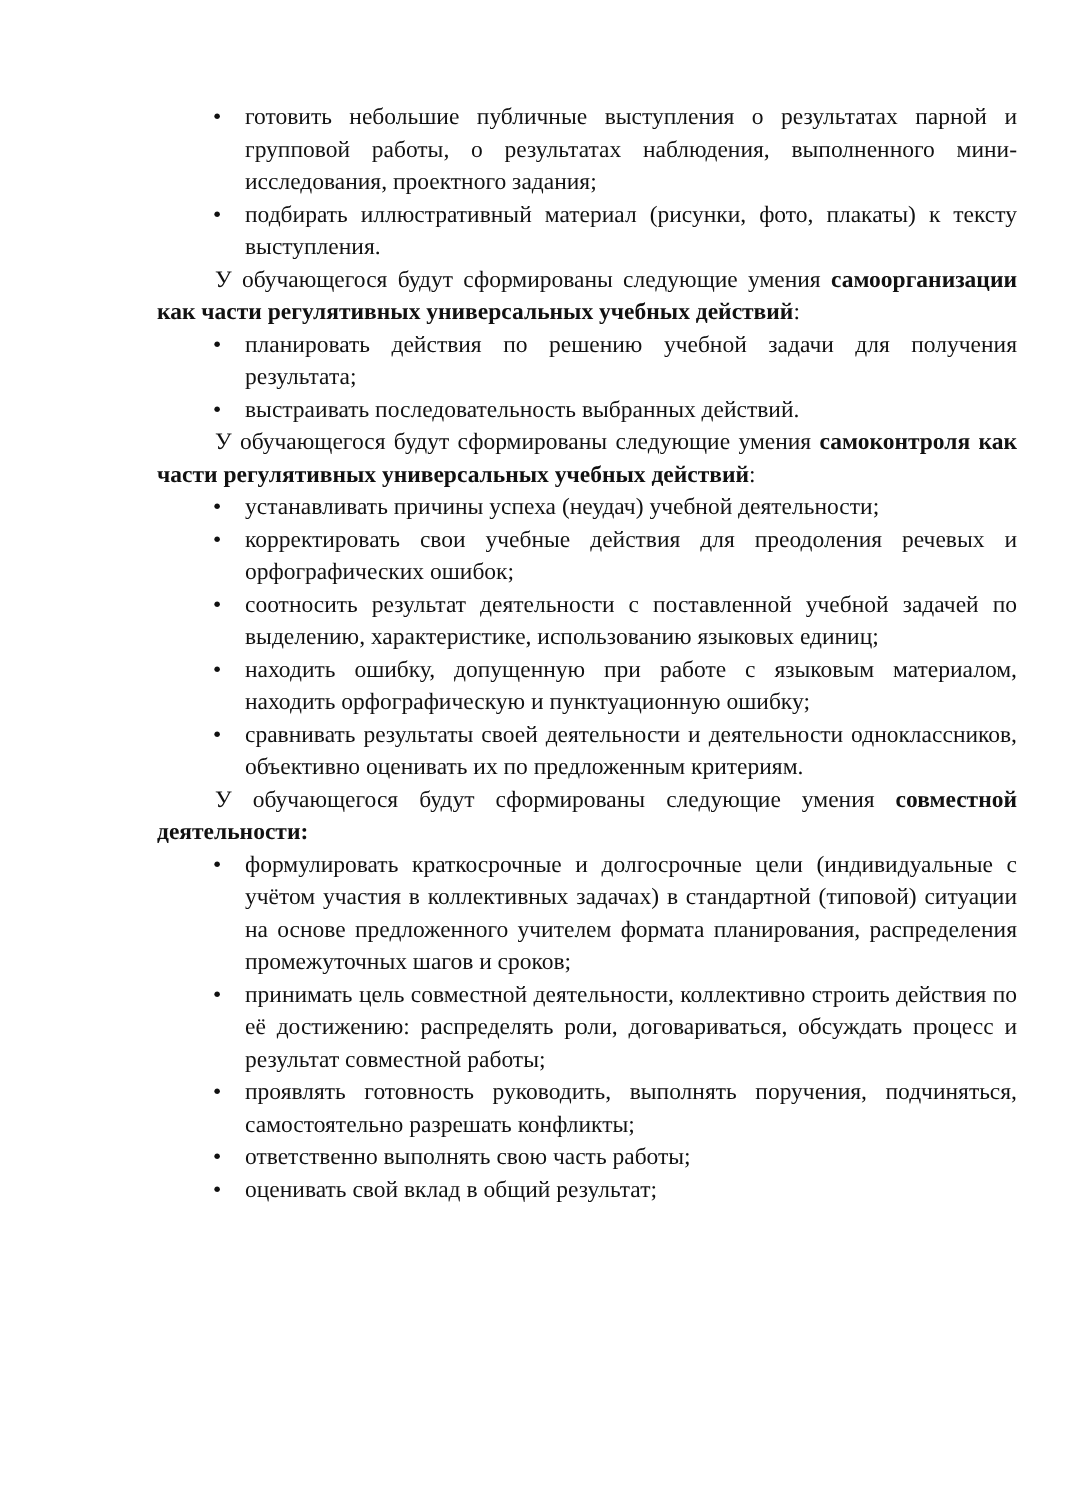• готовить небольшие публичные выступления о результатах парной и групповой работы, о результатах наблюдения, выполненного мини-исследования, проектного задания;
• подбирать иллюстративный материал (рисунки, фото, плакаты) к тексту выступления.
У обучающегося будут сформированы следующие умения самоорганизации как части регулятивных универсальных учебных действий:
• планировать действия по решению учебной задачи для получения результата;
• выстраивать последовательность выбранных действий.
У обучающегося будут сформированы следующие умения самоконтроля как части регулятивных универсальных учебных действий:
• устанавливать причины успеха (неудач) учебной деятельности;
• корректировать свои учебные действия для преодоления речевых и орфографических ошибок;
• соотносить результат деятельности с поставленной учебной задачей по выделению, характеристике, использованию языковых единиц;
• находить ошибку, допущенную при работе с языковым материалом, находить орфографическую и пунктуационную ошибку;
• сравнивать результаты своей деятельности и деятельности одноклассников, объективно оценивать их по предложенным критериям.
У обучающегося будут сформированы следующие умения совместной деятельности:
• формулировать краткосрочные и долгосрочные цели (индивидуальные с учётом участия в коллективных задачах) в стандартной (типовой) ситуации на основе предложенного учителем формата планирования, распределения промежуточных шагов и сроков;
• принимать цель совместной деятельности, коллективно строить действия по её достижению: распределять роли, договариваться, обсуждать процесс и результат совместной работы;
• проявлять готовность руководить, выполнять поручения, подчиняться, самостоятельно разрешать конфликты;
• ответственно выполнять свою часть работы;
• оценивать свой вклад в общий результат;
──────────
== WHAT YOU ARE ASKED TO DO ==
Reproduce the lines from the one with "и орфографических ошибок;" to the end of the data exactly, leaving out every earlier line.

== THE ANSWER ==
• корректировать свои учебные действия для преодоления речевых и орфографических ошибок;
• соотносить результат деятельности с поставленной учебной задачей по выделению, характеристике, использованию языковых единиц;
• находить ошибку, допущенную при работе с языковым материалом, находить орфографическую и пунктуационную ошибку;
• сравнивать результаты своей деятельности и деятельности одноклассников, объективно оценивать их по предложенным критериям.
У обучающегося будут сформированы следующие умения совместной деятельности:
• формулировать краткосрочные и долгосрочные цели (индивидуальные с учётом участия в коллективных задачах) в стандартной (типовой) ситуации на основе предложенного учителем формата планирования, распределения промежуточных шагов и сроков;
• принимать цель совместной деятельности, коллективно строить действия по её достижению: распределять роли, договариваться, обсуждать процесс и результат совместной работы;
• проявлять готовность руководить, выполнять поручения, подчиняться, самостоятельно разрешать конфликты;
• ответственно выполнять свою часть работы;
• оценивать свой вклад в общий результат;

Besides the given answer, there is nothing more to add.